L’amour de soi : une condition essentielle
La notion d’amour de soi est ici centrale.
Car le chemin des émotions est un chemin intime, souvent long, parfois chaotique — et toujours sacré.Il demande de la patience, de la douceur, et un regard profondément bienveillant.
L’un des pièges les plus fréquents est de juger nos émotions :
« Je ne devrais pas ressentir ça. »
« Ce n’est pas normal. »
« J’ai compris, je peux passer à autre chose. »

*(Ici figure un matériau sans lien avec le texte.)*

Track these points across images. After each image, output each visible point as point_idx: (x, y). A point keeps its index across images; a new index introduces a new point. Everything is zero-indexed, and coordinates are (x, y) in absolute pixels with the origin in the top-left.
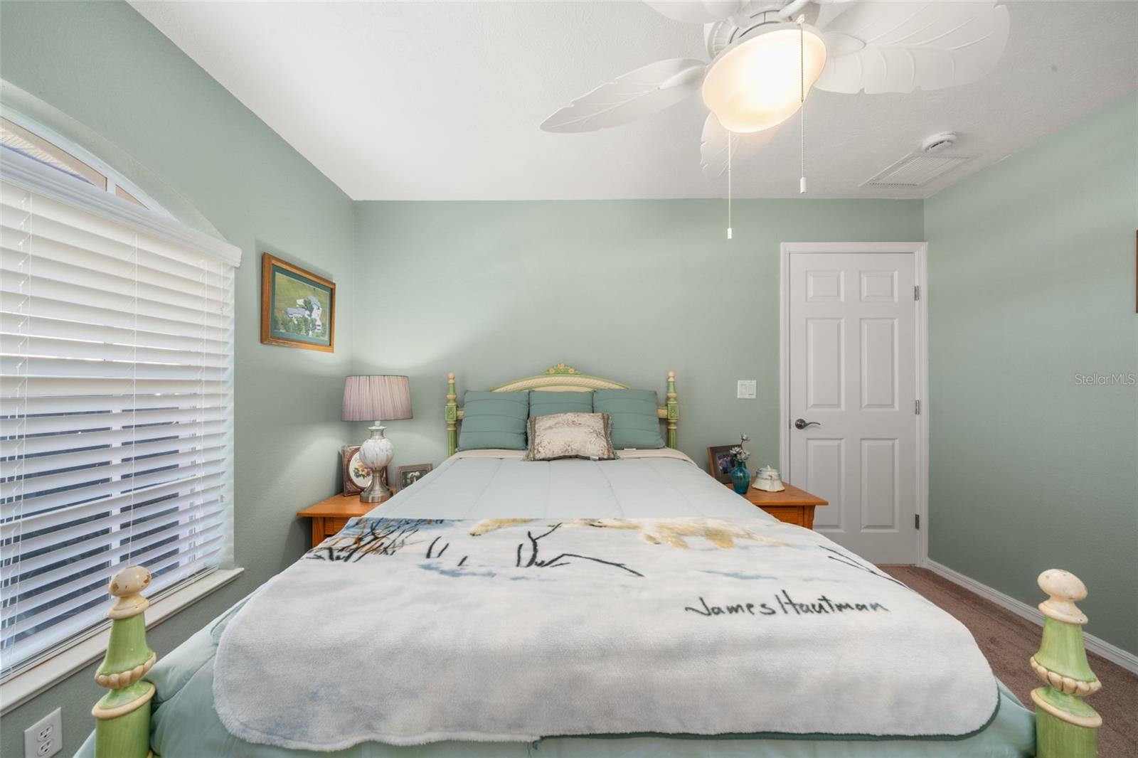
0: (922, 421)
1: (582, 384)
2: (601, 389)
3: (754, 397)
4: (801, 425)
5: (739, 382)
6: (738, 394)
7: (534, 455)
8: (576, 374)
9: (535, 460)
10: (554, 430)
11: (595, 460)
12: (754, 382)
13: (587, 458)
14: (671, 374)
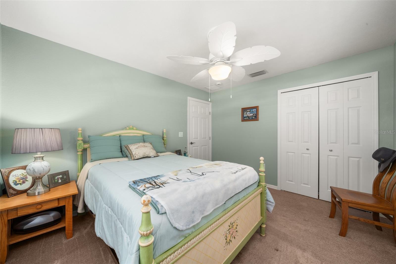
0: (211, 141)
1: (139, 133)
2: (146, 135)
3: (182, 136)
4: (192, 143)
5: (179, 133)
6: (179, 135)
7: (134, 158)
8: (136, 129)
9: (134, 160)
10: (139, 149)
11: (152, 157)
12: (182, 133)
13: (150, 157)
14: (165, 130)
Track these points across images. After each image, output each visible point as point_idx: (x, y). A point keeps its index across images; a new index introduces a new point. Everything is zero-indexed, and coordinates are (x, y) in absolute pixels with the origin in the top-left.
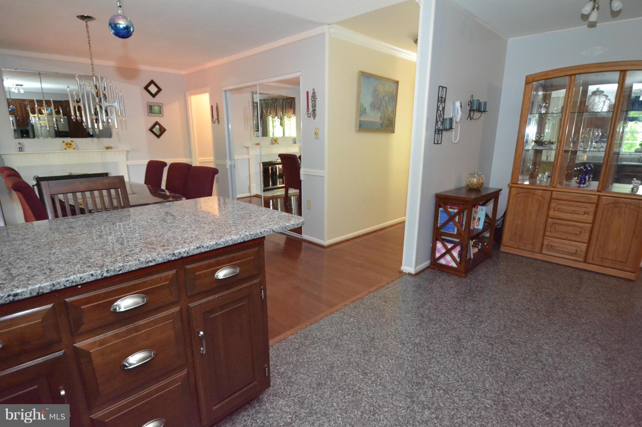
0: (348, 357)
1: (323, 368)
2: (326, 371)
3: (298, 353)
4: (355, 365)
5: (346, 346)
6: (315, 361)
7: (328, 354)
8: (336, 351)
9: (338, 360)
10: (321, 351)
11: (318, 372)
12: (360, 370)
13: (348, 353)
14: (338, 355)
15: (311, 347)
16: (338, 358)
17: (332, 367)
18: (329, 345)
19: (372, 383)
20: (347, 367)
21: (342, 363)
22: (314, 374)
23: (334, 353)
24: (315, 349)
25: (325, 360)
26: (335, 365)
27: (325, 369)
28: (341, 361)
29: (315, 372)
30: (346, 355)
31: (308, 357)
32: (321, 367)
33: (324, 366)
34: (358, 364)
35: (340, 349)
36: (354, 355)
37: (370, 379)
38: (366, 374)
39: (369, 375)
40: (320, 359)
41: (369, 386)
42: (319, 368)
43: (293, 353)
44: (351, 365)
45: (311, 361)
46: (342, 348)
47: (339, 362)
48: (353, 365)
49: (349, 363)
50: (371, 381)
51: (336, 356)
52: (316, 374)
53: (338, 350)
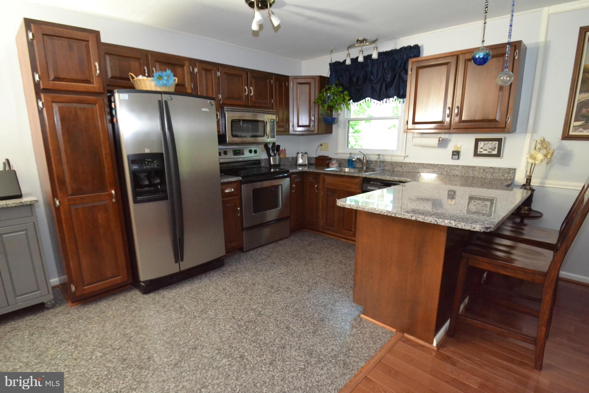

Mais les émotions ont leur propre rythme. Elles ne se présentent que lorsqu’elles sont prêtes. Et elles passent par les endroits du corps qui résonnent avec leur histoire.
Notre corps, lui aussi, parle. Il ne nous trahit jamais. Il nous informe, nous protège, nous guide.
Être sensible, c’est être vivant
Être sensible à son corps, à ses émotions, à ses sensations,
ce n’est ni être faible,
ni être marginal,
ni être "trop".
C’est être.
Tout simplement.
Conclusion
Nous ne sommes pas des êtres à réparer, ni des machines émotionnelles à optimiser. Nous sommes des êtres en chemin, souvent cabossés, parfois éteints, mais toujours capables de revenir à nous. Revenir vers nos émotions ne commence pas par un effort. Mais par une permission. Celle de reconnaître ce qui nous en a éloignés. Et dans cette reconnaissance naît une nouvelle tendresse envers soi-même. Une ouverture.
Accueillir ses émotions, ce n’est pas se forcer à ressentir. C’est d’abord s’ouvrir à la possibilité d’y revenir… un jour, à son rythme. Et ça, c’est déjà immense.
Pour aller plus loin...
Je vous invite à lire l’article Accueillir ses émotions grâce à la pleine conscience, dans lequel nous explorerons ce moment où, peu à peu, le contact redevient possible. Quand les émotions reviennent — parfois en douceur, parfois comme un torrent — et que s’ouvre alors un nouveau défi : celui de les accueillir sans peur, sans jugement.
Mais pour l’instant, souvenons-nous de ceci :
Reconnaître ce qui nous a coupé de nos émotions, c’est déjà entrer en relation avec elles.